Simultaneously, Gordon Teal, a chemist who had previously worked at Bell Labs, was developing a method at Texas Instruments to create silicon semiconductors with the needed characteristics. Because of this lack of purity, Teal’s team devised a method to make the interlayer of the transistor sandwich exceedingly thin, on the order of 25 micrometers. As a result, the semiconductor’s charge carriers were able to traverse this barrier, despite the presence of certain impurities. A functional n-p-n silicon transistor was developed on April 14, 1954.
Silicon has replaced germanium as the dominant semiconductor in modern transistors.
A new age
“Contrary to what my colleagues have told you about the gloomy prospects for silicon transistors: I have several of them in my pocket right now,” Teal said at a technical conference on May 10, 1954, marking an early presentation of his new silicon transistor. This was in stark contrast to Bell Labs’ decision not to announce their breakthrough.
Teal then provided a concrete example of the benefits of these components by submerging a germanium transistor attached to a loudspeaker in hot oil, at which point the music abruptly stopped. He then tried it using a silicon transistor, and the sound remained intact. The PR stunt was successful; the Teal technique was adopted, in part because the rival method was more difficult to standardize.

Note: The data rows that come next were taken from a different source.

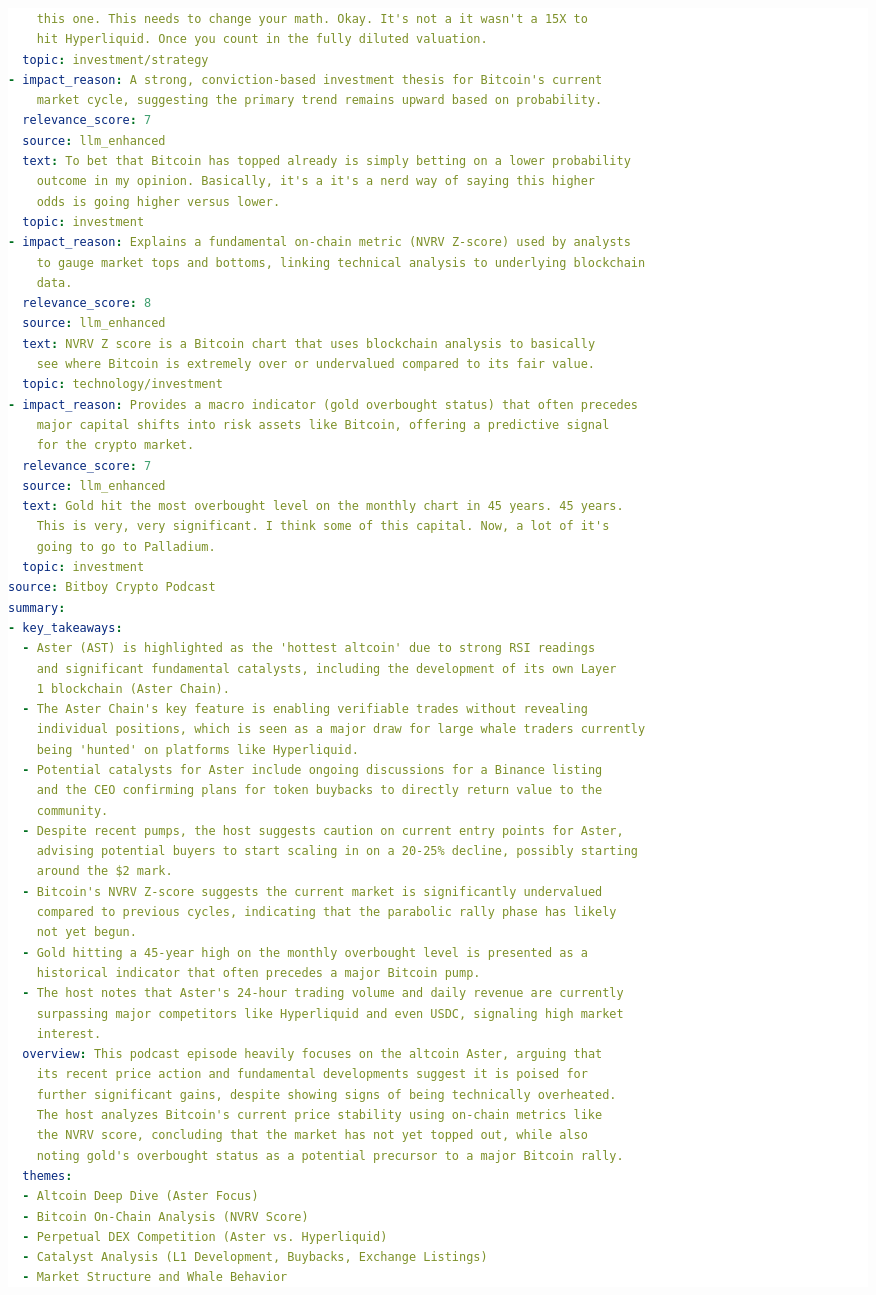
 ```yaml
    this one. This needs to change your math. Okay. It's not a it wasn't a 15X to
    hit Hyperliquid. Once you count in the fully diluted valuation.
  topic: investment/strategy
- impact_reason: A strong, conviction-based investment thesis for Bitcoin's current
    market cycle, suggesting the primary trend remains upward based on probability.
  relevance_score: 7
  source: llm_enhanced
  text: To bet that Bitcoin has topped already is simply betting on a lower probability
    outcome in my opinion. Basically, it's a it's a nerd way of saying this higher
    odds is going higher versus lower.
  topic: investment
- impact_reason: Explains a fundamental on-chain metric (NVRV Z-score) used by analysts
    to gauge market tops and bottoms, linking technical analysis to underlying blockchain
    data.
  relevance_score: 8
  source: llm_enhanced
  text: NVRV Z score is a Bitcoin chart that uses blockchain analysis to basically
    see where Bitcoin is extremely over or undervalued compared to its fair value.
  topic: technology/investment
- impact_reason: Provides a macro indicator (gold overbought status) that often precedes
    major capital shifts into risk assets like Bitcoin, offering a predictive signal
    for the crypto market.
  relevance_score: 7
  source: llm_enhanced
  text: Gold hit the most overbought level on the monthly chart in 45 years. 45 years.
    This is very, very significant. I think some of this capital. Now, a lot of it's
    going to go to Palladium.
  topic: investment
source: Bitboy Crypto Podcast
summary:
- key_takeaways:
  - Aster (AST) is highlighted as the 'hottest altcoin' due to strong RSI readings
    and significant fundamental catalysts, including the development of its own Layer
    1 blockchain (Aster Chain).
  - The Aster Chain's key feature is enabling verifiable trades without revealing
    individual positions, which is seen as a major draw for large whale traders currently
    being 'hunted' on platforms like Hyperliquid.
  - Potential catalysts for Aster include ongoing discussions for a Binance listing
    and the CEO confirming plans for token buybacks to directly return value to the
    community.
  - Despite recent pumps, the host suggests caution on current entry points for Aster,
    advising potential buyers to start scaling in on a 20-25% decline, possibly starting
    around the $2 mark.
  - Bitcoin's NVRV Z-score suggests the current market is significantly undervalued
    compared to previous cycles, indicating that the parabolic rally phase has likely
    not yet begun.
  - Gold hitting a 45-year high on the monthly overbought level is presented as a
    historical indicator that often precedes a major Bitcoin pump.
  - The host notes that Aster's 24-hour trading volume and daily revenue are currently
    surpassing major competitors like Hyperliquid and even USDC, signaling high market
    interest.
  overview: This podcast episode heavily focuses on the altcoin Aster, arguing that
    its recent price action and fundamental developments suggest it is poised for
    further significant gains, despite showing signs of being technically overheated.
    The host analyzes Bitcoin's current price stability using on-chain metrics like
    the NVRV score, concluding that the market has not yet topped out, while also
    noting gold's overbought status as a potential precursor to a major Bitcoin rally.
  themes:
  - Altcoin Deep Dive (Aster Focus)
  - Bitcoin On-Chain Analysis (NVRV Score)
  - Perpetual DEX Competition (Aster vs. Hyperliquid)
  - Catalyst Analysis (L1 Development, Buybacks, Exchange Listings)
  - Market Structure and Whale Behavior
```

That’s how Texas Instruments got the ball rolling on mass-producing silicon transistors.
It was this discovery that ushered in the “silicon age” and paved the way for the explosive growth of the computer and semiconductor industries. New transistor designs allowed for mass manufacture, downsizing, and integration into integrated circuits, and silicon transistors gradually displaced older germanium devices during the 1960s and 1970s.
These semiconductors made it possible to carry about and operate on computers anywhere, and they also powered global communication infrastructure. The transistor’s reputation as the “nerve cell” of the computer age is well-deserved. It’s safe to say that life as we know it now couldn’t exist without the invention of the transistor.